Technical Program

Paper Detail

Paper ID	E-2-3.5
Paper Title	REDUCTION OF SPEECH DATA POSTERIORGRAMS BY COMPRESSING MAXIMUM-LIKELIHOOD STATE SEQUENCES IN QUERY BY EXAMPLE
Authors	Takashi Yokota, Kazunori Kojima, Iwate Prefectural University, Japan; Shi-wook Lee, National Institute of Advanced Industrial Science and Technology, Japan; Yoshiaki Itoh, Iwate Prefectural University, Japan
Session	E-2-3: Speech Recognition
Time	Wednesday, 09 December, 17:15 - 19:15
Presentation Time:	Wednesday, 09 December, 18:15 - 18:30 Check your Time Zone
	All times are in New Zealand Time (UTC +13)

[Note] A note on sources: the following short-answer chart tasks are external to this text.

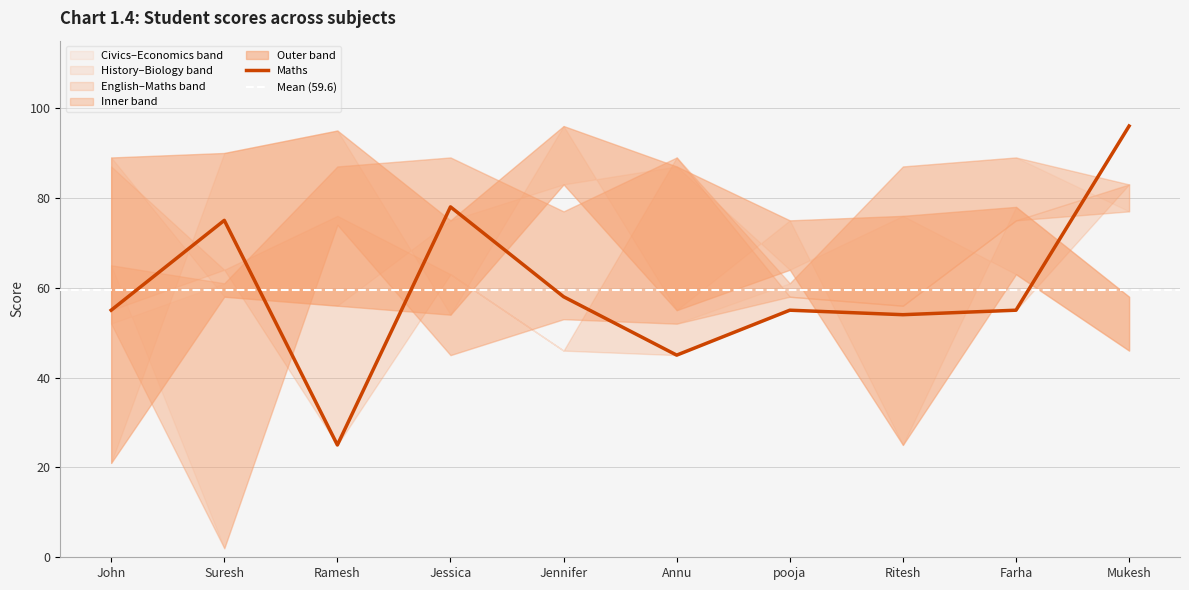

True or false: Biology and Maths intersect in this chart.

True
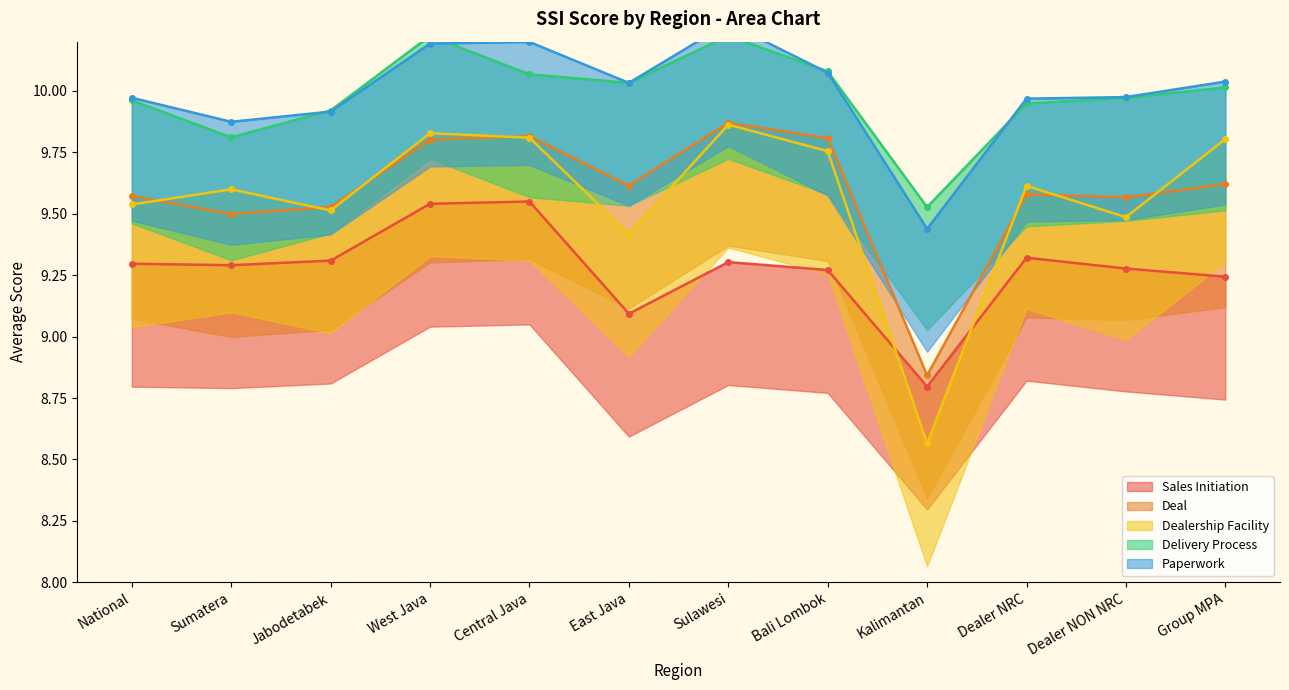

At which label is Deal closest to 9?

Kalimantan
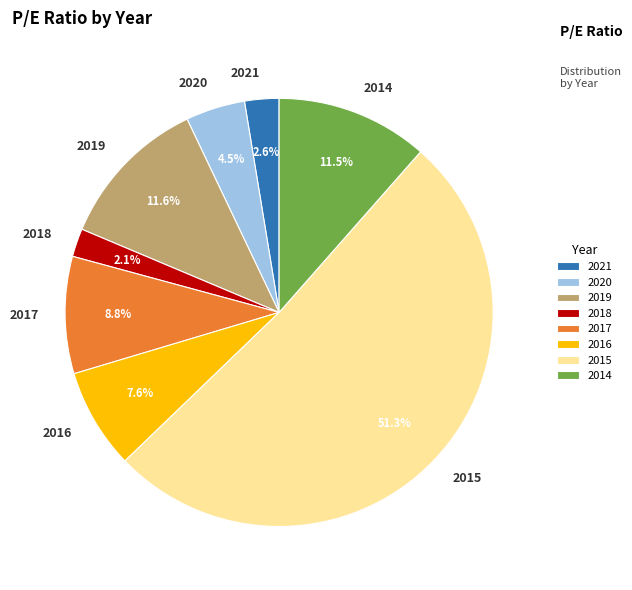

Combined, what portion of the pie is 2016 and 2020?

12.1%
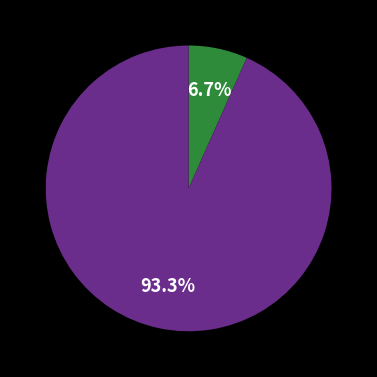

Does any single category account for the majority?

Yes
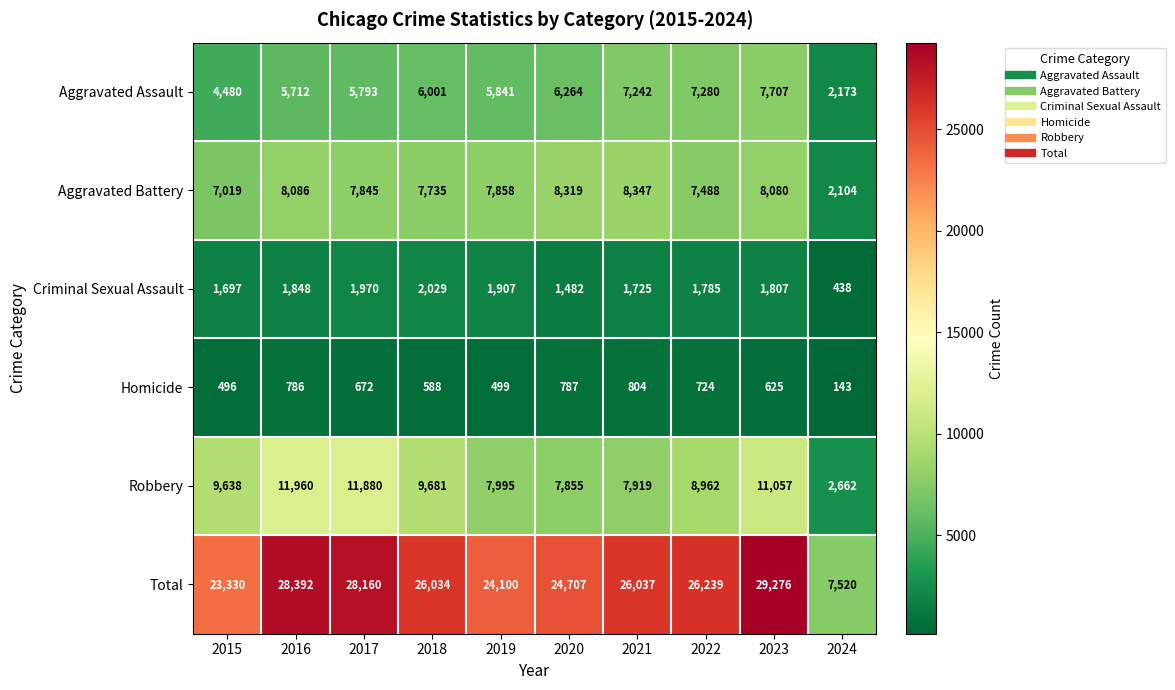

What is the difference between the second highest and minimum values in the Total series?

20872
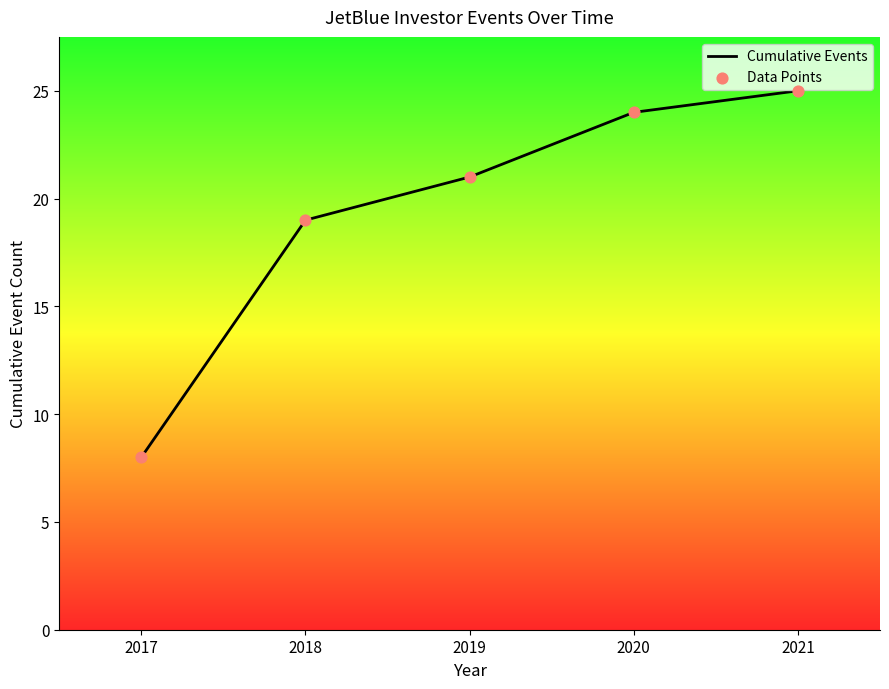

Approximately how many times larger is the value at 2020 compared to 2019?

1.1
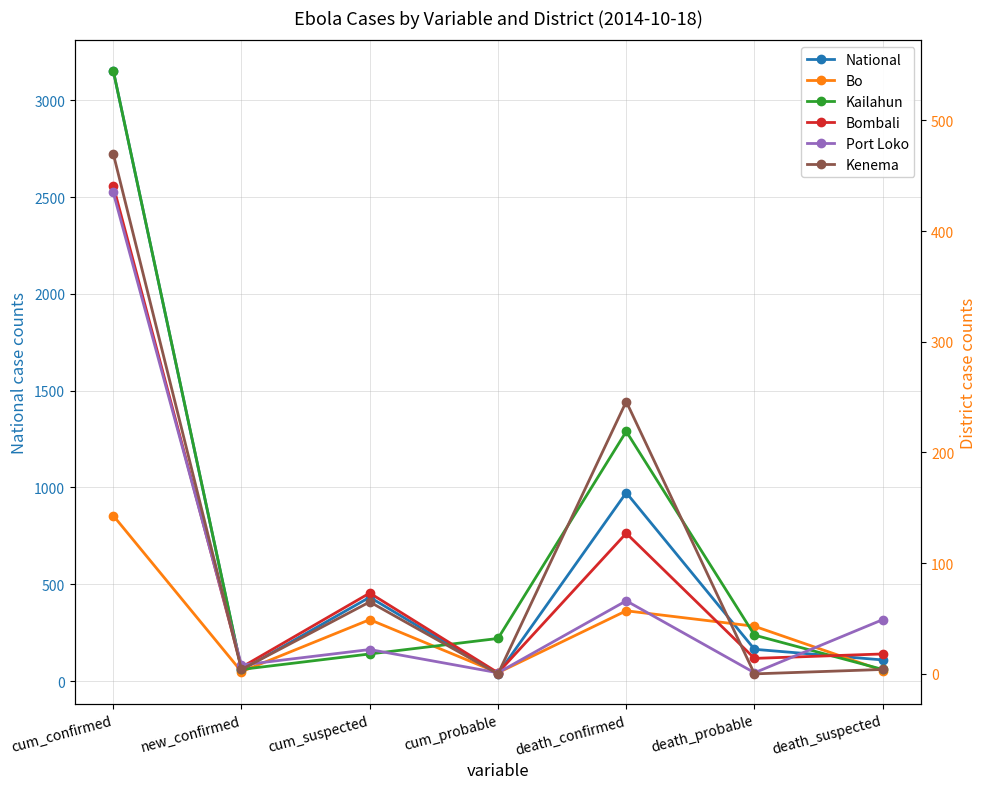

What are all the series names shown in the legend?

National, Bo, Kailahun, Bombali, Port Loko, Kenema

Topic	Speech, Language, and Audio (SLA):
Abstract	Spoken term detection (STD) has been a hot topic in speech retrieval researches. STD is a task of finding matched sections in speech data with a query consisting of one or more words. Query-by-example (QbE) has also been an important research in STD, and uses spoken queries. Although the use of posteriorgrams [1][2] that are sequences of output probabilities generated by deep neural networks from speech data is a promising way in QbE, it requires a long retrieval time and a large amount of memory space for posteriorgrams of speech data. We have proposed the method that replaces posteriorgrams of a spoken query to a sequence of a state number of Triphone Hidden Markov Models (HMM) and omits the calculation of the local distance. Though the method realized the large reduction of the retrieval time, it still requires a large amount of memory space to store the posteriorgrams of speech data. The paper, therefore, proposes a method to reduce memory space and the retrieval time by compressing posteriorgrams of speech data into sets of posterior probability vectors for each utterance, each speech document or all speech data instead of holding all posterior probability vectors for each frame of speech data.